Burning Cables, Loans and Horoscopes

in 15th goEast - Festival of Central and Eastern European Film

by Ingrid Beerbaum

When the 15th edition of Eastern European Cinema “GoEast” in the Hessian capital Wiesbaden came to its end, it had reached a visitors’ record of 11,400 people. The screenings took place not only in the festival city, but also in the nearby cities of Darmstadt and Frankfurt/Main. This year, 16 films – 10 features and 6 documentaries – fought for attention in the main competition, which showed a wide range of Eastern European filmmaking.

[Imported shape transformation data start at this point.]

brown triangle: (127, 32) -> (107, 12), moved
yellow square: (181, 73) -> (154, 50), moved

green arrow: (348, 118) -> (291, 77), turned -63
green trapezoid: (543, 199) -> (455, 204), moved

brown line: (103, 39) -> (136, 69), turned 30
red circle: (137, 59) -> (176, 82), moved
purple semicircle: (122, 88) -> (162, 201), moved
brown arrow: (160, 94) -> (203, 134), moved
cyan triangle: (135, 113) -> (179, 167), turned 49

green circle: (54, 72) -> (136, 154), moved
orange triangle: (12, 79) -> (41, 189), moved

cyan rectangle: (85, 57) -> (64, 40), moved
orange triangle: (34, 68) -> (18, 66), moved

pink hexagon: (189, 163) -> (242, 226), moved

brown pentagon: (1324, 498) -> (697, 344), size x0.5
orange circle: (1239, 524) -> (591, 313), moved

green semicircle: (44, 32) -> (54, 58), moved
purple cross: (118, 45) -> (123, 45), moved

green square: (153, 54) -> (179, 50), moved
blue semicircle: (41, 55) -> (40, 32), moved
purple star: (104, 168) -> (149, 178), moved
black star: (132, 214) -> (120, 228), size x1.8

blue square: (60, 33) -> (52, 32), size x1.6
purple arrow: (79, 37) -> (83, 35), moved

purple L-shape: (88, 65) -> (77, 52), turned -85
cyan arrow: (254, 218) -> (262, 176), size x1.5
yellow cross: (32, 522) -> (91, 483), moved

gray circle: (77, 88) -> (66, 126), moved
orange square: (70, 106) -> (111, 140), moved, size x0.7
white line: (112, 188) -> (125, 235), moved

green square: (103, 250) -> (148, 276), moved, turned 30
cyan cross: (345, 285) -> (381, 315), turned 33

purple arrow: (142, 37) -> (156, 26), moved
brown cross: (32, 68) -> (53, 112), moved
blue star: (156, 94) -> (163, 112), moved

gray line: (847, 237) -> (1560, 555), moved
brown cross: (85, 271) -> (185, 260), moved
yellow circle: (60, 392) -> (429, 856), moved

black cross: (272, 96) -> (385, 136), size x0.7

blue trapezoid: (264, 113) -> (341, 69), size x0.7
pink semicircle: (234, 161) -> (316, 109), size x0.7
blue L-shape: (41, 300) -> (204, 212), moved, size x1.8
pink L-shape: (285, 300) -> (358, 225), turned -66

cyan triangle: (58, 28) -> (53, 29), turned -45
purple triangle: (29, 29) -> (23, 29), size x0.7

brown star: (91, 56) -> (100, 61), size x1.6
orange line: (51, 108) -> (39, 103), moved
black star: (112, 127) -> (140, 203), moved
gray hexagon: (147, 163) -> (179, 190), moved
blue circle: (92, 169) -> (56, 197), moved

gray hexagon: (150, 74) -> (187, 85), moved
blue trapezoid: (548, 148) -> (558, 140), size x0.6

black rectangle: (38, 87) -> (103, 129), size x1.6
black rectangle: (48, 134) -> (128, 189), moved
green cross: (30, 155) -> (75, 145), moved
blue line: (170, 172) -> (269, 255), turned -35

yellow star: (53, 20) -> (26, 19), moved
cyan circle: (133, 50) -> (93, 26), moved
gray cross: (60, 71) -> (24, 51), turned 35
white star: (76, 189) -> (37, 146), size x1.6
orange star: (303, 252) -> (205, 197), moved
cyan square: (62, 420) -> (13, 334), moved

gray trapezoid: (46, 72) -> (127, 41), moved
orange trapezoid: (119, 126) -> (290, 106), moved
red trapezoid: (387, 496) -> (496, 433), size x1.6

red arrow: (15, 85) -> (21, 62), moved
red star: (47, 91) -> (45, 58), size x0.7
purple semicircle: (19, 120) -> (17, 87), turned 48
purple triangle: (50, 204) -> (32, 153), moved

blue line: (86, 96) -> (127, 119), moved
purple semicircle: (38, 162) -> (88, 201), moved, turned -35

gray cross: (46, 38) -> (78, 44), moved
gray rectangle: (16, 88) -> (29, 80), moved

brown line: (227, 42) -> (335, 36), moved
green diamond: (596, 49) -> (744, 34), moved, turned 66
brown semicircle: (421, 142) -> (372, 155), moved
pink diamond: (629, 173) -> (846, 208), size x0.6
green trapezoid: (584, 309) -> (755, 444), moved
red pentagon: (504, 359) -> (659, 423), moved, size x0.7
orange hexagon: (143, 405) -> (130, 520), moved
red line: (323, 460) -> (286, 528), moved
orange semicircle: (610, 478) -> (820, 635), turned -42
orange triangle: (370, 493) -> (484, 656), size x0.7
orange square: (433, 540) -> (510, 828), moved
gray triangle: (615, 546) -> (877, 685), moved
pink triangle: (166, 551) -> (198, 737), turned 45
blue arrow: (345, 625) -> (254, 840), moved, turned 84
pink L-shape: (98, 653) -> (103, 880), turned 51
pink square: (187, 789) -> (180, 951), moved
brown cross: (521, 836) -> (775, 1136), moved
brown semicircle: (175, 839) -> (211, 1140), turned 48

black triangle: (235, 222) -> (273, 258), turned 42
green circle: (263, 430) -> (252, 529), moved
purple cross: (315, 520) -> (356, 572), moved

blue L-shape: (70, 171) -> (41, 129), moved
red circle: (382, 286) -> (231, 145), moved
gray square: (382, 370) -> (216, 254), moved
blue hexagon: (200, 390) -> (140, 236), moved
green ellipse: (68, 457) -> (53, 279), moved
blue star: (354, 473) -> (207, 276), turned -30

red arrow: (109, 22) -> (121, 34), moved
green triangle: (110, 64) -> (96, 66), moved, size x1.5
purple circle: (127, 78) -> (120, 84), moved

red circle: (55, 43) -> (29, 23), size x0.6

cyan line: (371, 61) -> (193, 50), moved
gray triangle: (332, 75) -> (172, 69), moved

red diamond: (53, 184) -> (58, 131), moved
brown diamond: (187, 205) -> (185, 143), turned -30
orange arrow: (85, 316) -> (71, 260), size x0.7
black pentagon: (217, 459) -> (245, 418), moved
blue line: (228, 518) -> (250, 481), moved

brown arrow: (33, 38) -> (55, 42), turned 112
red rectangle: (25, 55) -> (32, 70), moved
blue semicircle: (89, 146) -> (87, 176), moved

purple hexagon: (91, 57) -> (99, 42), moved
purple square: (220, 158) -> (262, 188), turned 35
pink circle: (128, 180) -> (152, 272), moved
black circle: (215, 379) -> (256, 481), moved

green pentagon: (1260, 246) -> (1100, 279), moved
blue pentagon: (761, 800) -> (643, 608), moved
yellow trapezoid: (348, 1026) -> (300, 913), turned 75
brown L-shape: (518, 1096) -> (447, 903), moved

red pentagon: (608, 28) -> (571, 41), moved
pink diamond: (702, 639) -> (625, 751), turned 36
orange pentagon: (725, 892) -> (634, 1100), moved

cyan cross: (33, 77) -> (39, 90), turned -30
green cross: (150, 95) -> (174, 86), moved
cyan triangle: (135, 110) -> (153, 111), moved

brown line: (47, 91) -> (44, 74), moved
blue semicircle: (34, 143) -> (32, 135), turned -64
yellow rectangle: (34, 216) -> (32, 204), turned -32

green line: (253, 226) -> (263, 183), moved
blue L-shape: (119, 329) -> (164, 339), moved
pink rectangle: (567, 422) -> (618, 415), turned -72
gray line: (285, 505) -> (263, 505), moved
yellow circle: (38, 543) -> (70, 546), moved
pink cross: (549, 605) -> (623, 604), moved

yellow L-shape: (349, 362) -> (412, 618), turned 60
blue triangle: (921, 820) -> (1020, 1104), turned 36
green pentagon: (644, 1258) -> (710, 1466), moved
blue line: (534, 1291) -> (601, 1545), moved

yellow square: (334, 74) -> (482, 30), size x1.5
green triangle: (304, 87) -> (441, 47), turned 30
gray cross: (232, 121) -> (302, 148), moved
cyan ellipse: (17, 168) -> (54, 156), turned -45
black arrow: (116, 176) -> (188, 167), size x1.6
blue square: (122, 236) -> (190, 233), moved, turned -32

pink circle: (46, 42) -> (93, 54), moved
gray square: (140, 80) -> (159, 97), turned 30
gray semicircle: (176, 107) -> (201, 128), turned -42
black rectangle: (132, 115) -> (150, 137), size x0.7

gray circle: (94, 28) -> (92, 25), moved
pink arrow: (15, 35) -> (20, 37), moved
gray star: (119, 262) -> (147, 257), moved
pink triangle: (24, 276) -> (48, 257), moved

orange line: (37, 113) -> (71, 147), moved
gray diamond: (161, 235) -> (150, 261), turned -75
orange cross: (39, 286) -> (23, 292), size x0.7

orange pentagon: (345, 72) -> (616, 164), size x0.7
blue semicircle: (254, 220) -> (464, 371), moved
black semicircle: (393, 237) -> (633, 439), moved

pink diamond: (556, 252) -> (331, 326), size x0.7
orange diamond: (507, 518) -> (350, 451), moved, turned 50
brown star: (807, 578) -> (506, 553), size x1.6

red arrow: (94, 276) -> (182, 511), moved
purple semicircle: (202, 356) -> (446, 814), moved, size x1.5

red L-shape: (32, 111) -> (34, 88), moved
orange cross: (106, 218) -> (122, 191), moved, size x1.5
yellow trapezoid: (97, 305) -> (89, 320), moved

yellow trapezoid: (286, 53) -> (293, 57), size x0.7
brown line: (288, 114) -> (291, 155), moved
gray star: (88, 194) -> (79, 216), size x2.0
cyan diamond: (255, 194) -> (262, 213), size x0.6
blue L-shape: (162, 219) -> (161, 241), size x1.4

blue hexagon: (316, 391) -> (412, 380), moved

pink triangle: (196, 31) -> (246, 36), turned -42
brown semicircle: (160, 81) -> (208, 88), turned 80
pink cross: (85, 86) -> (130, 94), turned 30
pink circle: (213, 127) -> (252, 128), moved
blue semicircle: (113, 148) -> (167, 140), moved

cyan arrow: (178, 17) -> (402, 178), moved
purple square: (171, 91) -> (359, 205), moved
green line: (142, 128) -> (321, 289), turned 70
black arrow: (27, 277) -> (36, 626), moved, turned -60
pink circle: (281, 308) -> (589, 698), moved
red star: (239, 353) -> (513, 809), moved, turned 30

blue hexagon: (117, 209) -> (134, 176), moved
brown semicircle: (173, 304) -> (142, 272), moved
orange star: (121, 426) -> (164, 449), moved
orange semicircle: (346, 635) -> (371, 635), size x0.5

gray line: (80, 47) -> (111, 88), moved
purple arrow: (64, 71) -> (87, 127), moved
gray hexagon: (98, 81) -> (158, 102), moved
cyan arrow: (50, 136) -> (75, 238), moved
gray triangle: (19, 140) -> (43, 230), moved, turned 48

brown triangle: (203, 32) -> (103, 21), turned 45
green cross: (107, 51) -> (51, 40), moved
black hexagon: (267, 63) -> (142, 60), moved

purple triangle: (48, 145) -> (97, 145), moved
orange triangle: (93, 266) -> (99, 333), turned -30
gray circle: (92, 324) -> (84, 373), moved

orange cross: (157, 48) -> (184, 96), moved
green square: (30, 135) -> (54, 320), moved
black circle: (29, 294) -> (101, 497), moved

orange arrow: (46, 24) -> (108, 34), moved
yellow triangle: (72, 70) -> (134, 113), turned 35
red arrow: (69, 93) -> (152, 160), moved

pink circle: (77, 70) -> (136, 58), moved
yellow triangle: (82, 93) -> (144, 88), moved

Although the films had a very different style, several topics or images appeared in almost every film in the selection: the most important one seemed to be the lack of money and the huge stress to either make ends meet or at least to keep up the status quo.

In Line of Credit (Kreditis limiti) by Georgian director Salomé Alexi we meet Nino, a woman in her forties who tries to do that. During the Soviet era, she had a privileged life with her family: a big apartment and lots of money to spend abroad to buy gifts. Now, the family has to sell or pawn all the family belongings, including their inheritance and antiques, just to get by and fill one financial hole after another. It is an almost senseless fight, but Nino is telling nobody. Only her sister knows what is going on. That story is told in bright images, which contrast with the hopeless situation of the family, who now has to deal with loan sharks, people they’ve never dealt with in the old days. The film’s open ending leaves no hope for the viewer, who really feels for the main character, who will keep on fighting – because there is no alternative.

The main character Nadezhda of The Lesson (Urok), the feature debut of Bulgarian directors Kristina Grozeva and Petar Valchanov, is also a strong woman who has to struggle with deep financial straits. As a teacher, she tries to set a moral example for the pupils. At home, she is the only driving force in the family, as the husband is a drinking dreamer who only occasionally earns money. Now life is giving her a hard lesson: as it turns out, her husband failed to pay the interest for the family loan, now there are only three days to repay the bank, or they will lose their house. We watch her now hopelessly trying every legal way to obtain the whole sum, until she finally ends up not only in a moral dilemma but has to use the most unusual means to get the money.

Kebab & Horoscope (Kebab i horoskop) by Polish director Grzegorz Jaroszuk tells about two self-made “marketing experts” (a former kebab chef, the other a horoscope writer), monitoring the senseless work in a carpet store, since no one really works there and apparently doesn’t earn money. Nevertheless, they show up every day, sit and wait, discuss their private lives and daily horoscopes, or they simulate activity. The counsellors themselves are no professionals and practically as helpless as their incapable clients. Sooner or later they become part of the desperate team that one has to like in a way. The film also tells about the seemingly meaningless efforts that people make, where in the end they can only rely on themselves and sometimes on each other in a very dark-humoured way with obvious influences of the strange Scandinavian cinema by Aki Kaurismäki or Roy Andersson. It is only befitting that the cinematographer John Magnus Borge is from Norway.

The sad hero Peter (known as Koza, “The Goat”) of Koza by the Slovak director Ivan Ostrochovský also keeps on fighting. He is a former box champion and semi-professional boxer with Roma background. He tries hard to earn money, either by collecting scrap metal or burning cables. His girlfriend is pregnant and he wants to talk her out of an abortion. Despite the doctor’s advice, he risks his life for as a human punching ball every night in the pit. He only gets paid if he loses and is beaten up, for the amusement of the betting crowd. His only real friend is his manager, who really tries to keep professional distance. But in the end, they are both alone and can rely only on each other. That story is told through rough and mainly steady pictures with a mix of professional actors and non-professionals, such as the main character played impressively by the Slovak ex-boser Peter Baláž.